───── PAGE TEXT
Sunday, March 31, 2013

An Easter present for you, dear Reader

14 comments:

Reading the Signs said...

Oh - you've been posting again, and no-one told me. Can you believe this? I can't. I must now add you to a List (do I still have one?) otherwise I am missing out, and why should I do that? I have heard nothing like this before at Easter, so thank you. Is it better than sex, though? This is the question that will be on everyone's minds. All I can say is - it depends. Lets just say I've had better and I've had worse.

Good to see you, Schwes x

The WVLs are saying "rsedecid". For them, at any rate, the arse has to decide the question of whether better than or not - which is just downright rude, if you ask me.

Anna MR said...

Oh-oh. I must admit I am finding the WVLs message funnier than I ought to.

As for Lists – the only one I've ever used is The Reader (google thingy right), and recently I was given the message that they're closing down services. Can you imagine? The audacity of it all.

Very good to see you , Schwes.

x

trousers said...
──────────
WHAT THIS TASK INVOLVES -> Quote the entire Easter blog page above, word for word.
───── DATA TO EXAMINE
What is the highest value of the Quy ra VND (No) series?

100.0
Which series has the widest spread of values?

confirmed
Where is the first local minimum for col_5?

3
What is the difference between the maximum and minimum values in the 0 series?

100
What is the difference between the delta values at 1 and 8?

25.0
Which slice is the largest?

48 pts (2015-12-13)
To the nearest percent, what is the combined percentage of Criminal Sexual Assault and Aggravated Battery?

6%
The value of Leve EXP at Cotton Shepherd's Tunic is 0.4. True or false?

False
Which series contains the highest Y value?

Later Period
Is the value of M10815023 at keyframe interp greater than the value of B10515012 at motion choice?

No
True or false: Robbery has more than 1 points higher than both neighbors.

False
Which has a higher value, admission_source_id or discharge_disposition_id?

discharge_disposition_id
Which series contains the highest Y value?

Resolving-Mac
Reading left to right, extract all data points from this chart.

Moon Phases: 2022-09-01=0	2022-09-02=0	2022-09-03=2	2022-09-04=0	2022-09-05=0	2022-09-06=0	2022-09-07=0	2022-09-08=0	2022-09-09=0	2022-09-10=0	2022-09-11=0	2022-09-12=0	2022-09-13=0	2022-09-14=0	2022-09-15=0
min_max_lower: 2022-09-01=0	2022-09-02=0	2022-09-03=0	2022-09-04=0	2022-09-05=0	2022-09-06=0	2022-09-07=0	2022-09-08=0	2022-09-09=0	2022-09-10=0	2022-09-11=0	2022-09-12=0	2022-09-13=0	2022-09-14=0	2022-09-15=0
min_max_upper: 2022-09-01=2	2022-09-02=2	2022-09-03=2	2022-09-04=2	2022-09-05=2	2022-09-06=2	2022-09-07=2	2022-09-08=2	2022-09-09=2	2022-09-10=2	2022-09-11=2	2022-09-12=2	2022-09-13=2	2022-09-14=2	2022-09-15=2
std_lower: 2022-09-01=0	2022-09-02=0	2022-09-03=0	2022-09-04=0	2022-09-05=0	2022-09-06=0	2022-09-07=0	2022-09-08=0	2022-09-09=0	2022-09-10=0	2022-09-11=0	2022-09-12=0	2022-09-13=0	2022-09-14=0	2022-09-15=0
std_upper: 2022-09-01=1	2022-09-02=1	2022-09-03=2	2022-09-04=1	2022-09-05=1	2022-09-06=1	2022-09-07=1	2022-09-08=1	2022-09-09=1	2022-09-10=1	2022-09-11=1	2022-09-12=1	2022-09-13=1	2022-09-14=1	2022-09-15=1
──────────
REPLY TO THE TASK ->
Sunday, March 31, 2013

An Easter present for you, dear Reader

14 comments:

Reading the Signs said...

Oh - you've been posting again, and no-one told me. Can you believe this? I can't. I must now add you to a List (do I still have one?) otherwise I am missing out, and why should I do that? I have heard nothing like this before at Easter, so thank you. Is it better than sex, though? This is the question that will be on everyone's minds. All I can say is - it depends. Lets just say I've had better and I've had worse.

Good to see you, Schwes x

The WVLs are saying "rsedecid". For them, at any rate, the arse has to decide the question of whether better than or not - which is just downright rude, if you ask me.

Anna MR said...

Oh-oh. I must admit I am finding the WVLs message funnier than I ought to.

As for Lists – the only one I've ever used is The Reader (google thingy right), and recently I was given the message that they're closing down services. Can you imagine? The audacity of it all.

Very good to see you , Schwes.

x

trousers said...